D'après l'article consacré au film Divines, quel prix ce film a-t-il obtenu au Festival de Cannes ?

**Texte à lire:**
※ ※ ※
Jisca Kalvanda et Déborah Lukumuena (Divines) : "Tout le monde est en quête de reconnaissance"

Jisca Kalvanda et Déborah Lukumuena explosent dans "Divines", d'Houda Benyamina, en DVD, BRD et VOD le 3 janvier. Ce film coup de poing fait l'effet d'une gueule de bois. On passe un excellent moment, avant de finir retourné. Et ça vaut le coup. On en a parlé avec les comédiennes.

Jisca Kalvanda et Déborah Lukumuena (Divines) : "Tout le monde est en quête de reconnaissance"
© Easy Tiger

Divines est la révélation du Festival de Cannes. Reparti avec la Caméra d'Or, prix décerné au meilleur premier film de la sélection, ce drame français d'Houda Benyamina bouscule tous ceux qui le voient. Il parle de Dounia, banlieusarde aux rêves de réussite et d'argent. Une ado pleine de niaque, décidée à travailler pour Rebecca, chef de cartel du quartier, incarnée par Jisca Kalvanda. C'est elle qui prononce la punchline du film, "t'as du clito". Féministe en baggy, elle impose sa loi à Dounia et Maimouna, son amie loyale et entière, jouée par Déborah Lukumuena.
Cette dernière a 21 ans et tourne là son premier film, après des études en fac de Lettres. Jisca elle, a 22 ans et connaît la réalisatrice depuis 8 ans. Les deux se révèlent dans cette tragédie moderne. En interview, elles se chamaillent, se renvoient la balle et communiquent leur joie. "On est contentes que le cri poussé par le film ait eu un écho à Cannes. Nos larmes, notre sueur, nos peurs et nos rires sont récompensés", nous ont-elles confié. On leur souhaite que ce ne soit que le début des honneurs.
※ ※ ※
**Données fournies:**
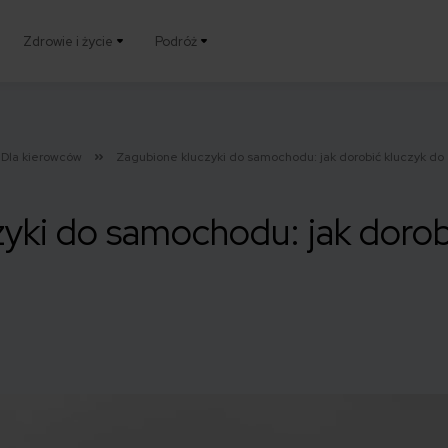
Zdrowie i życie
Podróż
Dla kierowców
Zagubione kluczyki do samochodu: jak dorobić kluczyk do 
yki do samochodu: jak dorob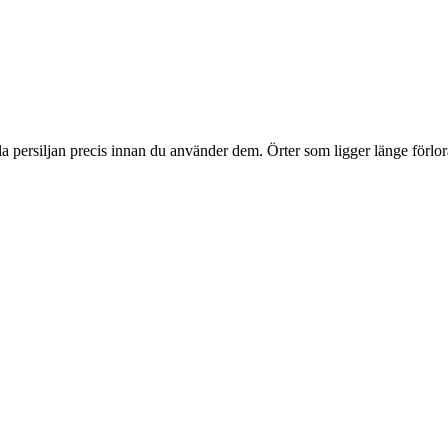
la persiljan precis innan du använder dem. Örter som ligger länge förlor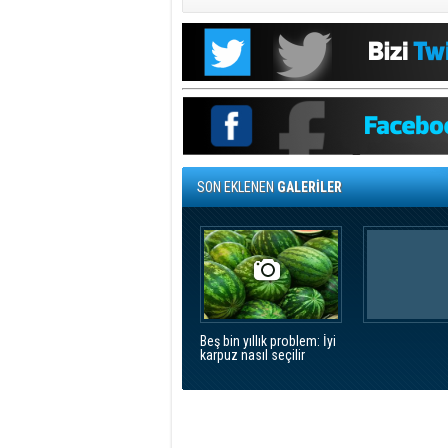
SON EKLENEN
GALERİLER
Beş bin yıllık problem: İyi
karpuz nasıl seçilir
※ ※ ※
**Corrigé:**
Il a obtenu la Caméra d'Or, le prix décerné au meilleur premier film de la sélection.